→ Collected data
════════════════════

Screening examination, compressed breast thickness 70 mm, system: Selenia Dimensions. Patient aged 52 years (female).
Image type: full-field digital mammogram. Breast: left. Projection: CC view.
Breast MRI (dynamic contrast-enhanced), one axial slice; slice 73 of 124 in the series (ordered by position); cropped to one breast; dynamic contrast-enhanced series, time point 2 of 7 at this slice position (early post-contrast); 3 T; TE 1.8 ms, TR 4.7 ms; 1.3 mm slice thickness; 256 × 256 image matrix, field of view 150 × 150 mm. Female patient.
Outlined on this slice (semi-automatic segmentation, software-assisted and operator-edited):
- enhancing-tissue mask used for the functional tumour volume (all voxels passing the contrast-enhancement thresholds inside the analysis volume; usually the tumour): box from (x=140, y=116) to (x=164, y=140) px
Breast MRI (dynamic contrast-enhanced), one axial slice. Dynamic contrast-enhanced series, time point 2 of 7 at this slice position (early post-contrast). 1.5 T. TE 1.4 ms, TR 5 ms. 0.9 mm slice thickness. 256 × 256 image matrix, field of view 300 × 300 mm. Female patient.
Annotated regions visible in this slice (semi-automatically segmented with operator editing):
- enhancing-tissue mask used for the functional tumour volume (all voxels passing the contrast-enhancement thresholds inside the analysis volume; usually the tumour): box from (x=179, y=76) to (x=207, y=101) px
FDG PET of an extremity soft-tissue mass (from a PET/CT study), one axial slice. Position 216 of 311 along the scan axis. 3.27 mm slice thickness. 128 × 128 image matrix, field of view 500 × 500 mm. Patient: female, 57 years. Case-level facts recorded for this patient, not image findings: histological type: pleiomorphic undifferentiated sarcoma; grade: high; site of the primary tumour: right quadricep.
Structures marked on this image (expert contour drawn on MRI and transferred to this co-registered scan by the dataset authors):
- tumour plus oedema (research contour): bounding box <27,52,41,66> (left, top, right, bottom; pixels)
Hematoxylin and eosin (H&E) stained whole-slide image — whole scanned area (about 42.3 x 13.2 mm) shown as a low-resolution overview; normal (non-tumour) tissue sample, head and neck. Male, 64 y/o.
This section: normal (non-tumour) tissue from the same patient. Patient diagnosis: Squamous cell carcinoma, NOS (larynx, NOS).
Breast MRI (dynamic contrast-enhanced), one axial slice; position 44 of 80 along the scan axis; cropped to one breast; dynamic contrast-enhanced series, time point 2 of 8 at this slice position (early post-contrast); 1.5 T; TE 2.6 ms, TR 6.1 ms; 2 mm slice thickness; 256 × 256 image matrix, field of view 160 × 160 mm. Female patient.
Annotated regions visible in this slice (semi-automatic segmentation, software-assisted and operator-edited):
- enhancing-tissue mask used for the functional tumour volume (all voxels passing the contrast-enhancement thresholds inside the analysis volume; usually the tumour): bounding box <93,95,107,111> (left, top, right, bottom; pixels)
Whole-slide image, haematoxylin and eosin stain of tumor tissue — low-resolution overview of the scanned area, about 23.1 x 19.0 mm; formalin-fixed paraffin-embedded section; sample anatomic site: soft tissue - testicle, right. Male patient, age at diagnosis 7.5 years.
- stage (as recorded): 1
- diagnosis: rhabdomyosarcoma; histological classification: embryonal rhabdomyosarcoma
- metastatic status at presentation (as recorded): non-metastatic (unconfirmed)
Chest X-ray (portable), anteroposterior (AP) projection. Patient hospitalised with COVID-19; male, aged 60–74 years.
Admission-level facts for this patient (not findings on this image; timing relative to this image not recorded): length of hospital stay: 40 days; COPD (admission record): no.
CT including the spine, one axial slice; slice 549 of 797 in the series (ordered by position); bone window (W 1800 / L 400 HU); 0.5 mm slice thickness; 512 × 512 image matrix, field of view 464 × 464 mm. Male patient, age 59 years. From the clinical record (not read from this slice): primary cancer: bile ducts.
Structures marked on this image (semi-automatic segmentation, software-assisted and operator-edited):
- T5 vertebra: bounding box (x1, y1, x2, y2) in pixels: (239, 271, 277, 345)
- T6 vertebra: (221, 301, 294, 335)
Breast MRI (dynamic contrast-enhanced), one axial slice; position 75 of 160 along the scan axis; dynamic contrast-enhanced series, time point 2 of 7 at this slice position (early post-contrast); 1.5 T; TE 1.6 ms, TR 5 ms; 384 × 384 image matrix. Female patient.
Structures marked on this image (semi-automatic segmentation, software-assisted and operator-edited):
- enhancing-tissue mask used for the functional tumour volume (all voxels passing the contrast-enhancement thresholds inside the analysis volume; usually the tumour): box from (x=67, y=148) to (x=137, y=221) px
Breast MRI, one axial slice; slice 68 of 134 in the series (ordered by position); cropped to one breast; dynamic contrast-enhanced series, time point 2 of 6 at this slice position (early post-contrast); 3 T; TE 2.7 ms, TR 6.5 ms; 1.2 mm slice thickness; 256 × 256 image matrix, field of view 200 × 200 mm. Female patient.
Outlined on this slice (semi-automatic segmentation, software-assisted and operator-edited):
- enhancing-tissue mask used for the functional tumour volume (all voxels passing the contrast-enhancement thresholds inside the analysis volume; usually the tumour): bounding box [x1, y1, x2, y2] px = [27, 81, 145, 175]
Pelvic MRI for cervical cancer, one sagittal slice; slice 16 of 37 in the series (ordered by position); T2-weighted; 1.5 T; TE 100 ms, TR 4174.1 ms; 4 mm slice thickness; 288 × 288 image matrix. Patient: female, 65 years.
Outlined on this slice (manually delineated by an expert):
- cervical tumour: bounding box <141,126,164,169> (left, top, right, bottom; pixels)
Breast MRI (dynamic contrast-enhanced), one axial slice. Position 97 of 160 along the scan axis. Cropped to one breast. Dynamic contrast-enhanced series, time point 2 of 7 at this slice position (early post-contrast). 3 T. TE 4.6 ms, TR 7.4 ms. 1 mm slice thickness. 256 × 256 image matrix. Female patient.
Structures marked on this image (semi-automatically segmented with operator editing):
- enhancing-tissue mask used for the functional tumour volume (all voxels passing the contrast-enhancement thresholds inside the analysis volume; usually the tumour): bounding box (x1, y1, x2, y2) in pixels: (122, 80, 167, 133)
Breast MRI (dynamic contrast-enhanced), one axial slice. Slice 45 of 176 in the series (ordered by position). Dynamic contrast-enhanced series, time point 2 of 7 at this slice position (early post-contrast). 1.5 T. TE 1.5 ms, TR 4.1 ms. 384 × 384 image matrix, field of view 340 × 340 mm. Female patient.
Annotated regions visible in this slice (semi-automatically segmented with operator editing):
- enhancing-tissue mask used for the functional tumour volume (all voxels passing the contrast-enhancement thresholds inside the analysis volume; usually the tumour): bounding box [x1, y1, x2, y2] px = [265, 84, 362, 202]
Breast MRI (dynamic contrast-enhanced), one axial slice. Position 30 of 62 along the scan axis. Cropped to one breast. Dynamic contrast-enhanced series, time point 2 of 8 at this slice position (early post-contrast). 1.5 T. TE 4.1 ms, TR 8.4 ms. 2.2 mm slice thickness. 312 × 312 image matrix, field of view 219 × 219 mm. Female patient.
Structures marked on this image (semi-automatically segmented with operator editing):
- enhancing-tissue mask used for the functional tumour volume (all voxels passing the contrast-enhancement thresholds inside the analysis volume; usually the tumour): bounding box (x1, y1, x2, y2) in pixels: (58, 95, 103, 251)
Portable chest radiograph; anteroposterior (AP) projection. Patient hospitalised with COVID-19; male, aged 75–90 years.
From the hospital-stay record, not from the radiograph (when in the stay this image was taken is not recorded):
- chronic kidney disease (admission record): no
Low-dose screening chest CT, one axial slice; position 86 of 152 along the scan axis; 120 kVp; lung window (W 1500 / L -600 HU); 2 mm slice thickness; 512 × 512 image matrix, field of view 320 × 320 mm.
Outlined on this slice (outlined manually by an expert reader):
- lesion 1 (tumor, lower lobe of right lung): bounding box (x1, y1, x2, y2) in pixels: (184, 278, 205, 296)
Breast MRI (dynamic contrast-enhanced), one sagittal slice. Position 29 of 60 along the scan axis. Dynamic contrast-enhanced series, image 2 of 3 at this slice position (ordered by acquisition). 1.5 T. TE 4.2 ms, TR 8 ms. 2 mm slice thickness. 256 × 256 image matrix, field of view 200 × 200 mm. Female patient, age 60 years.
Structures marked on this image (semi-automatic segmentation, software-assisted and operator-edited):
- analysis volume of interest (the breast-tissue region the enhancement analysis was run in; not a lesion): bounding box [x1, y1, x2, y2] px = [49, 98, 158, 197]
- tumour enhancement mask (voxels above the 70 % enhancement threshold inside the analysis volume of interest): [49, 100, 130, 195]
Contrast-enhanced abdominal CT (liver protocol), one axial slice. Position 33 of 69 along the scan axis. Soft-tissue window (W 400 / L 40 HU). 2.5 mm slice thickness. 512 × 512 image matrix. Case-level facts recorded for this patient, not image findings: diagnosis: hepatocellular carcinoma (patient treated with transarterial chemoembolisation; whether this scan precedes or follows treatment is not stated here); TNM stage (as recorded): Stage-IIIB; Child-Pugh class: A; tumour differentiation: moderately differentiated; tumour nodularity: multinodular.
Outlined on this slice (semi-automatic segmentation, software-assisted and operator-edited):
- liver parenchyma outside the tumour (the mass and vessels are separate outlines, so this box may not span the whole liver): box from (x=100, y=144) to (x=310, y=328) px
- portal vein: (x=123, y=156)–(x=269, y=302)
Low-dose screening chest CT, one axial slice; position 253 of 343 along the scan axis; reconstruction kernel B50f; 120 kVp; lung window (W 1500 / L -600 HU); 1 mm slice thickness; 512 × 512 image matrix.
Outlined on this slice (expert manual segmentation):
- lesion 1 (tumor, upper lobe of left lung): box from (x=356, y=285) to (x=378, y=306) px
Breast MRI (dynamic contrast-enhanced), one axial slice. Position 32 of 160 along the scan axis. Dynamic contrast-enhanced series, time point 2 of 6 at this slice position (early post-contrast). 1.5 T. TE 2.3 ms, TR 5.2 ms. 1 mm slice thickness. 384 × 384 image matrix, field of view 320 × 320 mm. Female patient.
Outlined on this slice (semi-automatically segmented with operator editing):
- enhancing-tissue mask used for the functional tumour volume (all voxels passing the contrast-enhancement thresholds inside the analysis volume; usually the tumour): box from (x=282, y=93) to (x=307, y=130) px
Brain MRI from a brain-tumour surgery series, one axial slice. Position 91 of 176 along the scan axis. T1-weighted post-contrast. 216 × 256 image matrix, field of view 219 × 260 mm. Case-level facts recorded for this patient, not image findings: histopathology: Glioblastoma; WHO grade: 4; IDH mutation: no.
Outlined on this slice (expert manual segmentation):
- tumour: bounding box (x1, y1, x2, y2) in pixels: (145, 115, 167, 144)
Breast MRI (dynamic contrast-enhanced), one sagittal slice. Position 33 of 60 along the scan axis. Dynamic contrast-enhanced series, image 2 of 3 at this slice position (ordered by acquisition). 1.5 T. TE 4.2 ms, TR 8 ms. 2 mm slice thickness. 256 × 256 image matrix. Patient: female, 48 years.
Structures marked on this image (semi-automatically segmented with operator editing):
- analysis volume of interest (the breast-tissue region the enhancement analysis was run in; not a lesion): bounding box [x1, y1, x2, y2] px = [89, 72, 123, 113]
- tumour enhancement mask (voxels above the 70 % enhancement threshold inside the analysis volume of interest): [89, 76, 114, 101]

════════════════════

→ TASK DETAILS
Your answer should consist only of the lines above between the line holding "FDG PET of an" and the line holding "This section: normal", inclusive, each transcribed exactly.

→ RESPONSE TO THE EXERCISE
FDG PET of an extremity soft-tissue mass (from a PET/CT study), one axial slice. Position 216 of 311 along the scan axis. 3.27 mm slice thickness. 128 × 128 image matrix, field of view 500 × 500 mm. Patient: female, 57 years. Case-level facts recorded for this patient, not image findings: histological type: pleiomorphic undifferentiated sarcoma; grade: high; site of the primary tumour: right quadricep.
Structures marked on this image (expert contour drawn on MRI and transferred to this co-registered scan by the dataset authors):
- tumour plus oedema (research contour): bounding box <27,52,41,66> (left, top, right, bottom; pixels)
Hematoxylin and eosin (H&E) stained whole-slide image — whole scanned area (about 42.3 x 13.2 mm) shown as a low-resolution overview; normal (non-tumour) tissue sample, head and neck. Male, 64 y/o.
This section: normal (non-tumour) tissue from the same patient. Patient diagnosis: Squamous cell carcinoma, NOS (larynx, NOS).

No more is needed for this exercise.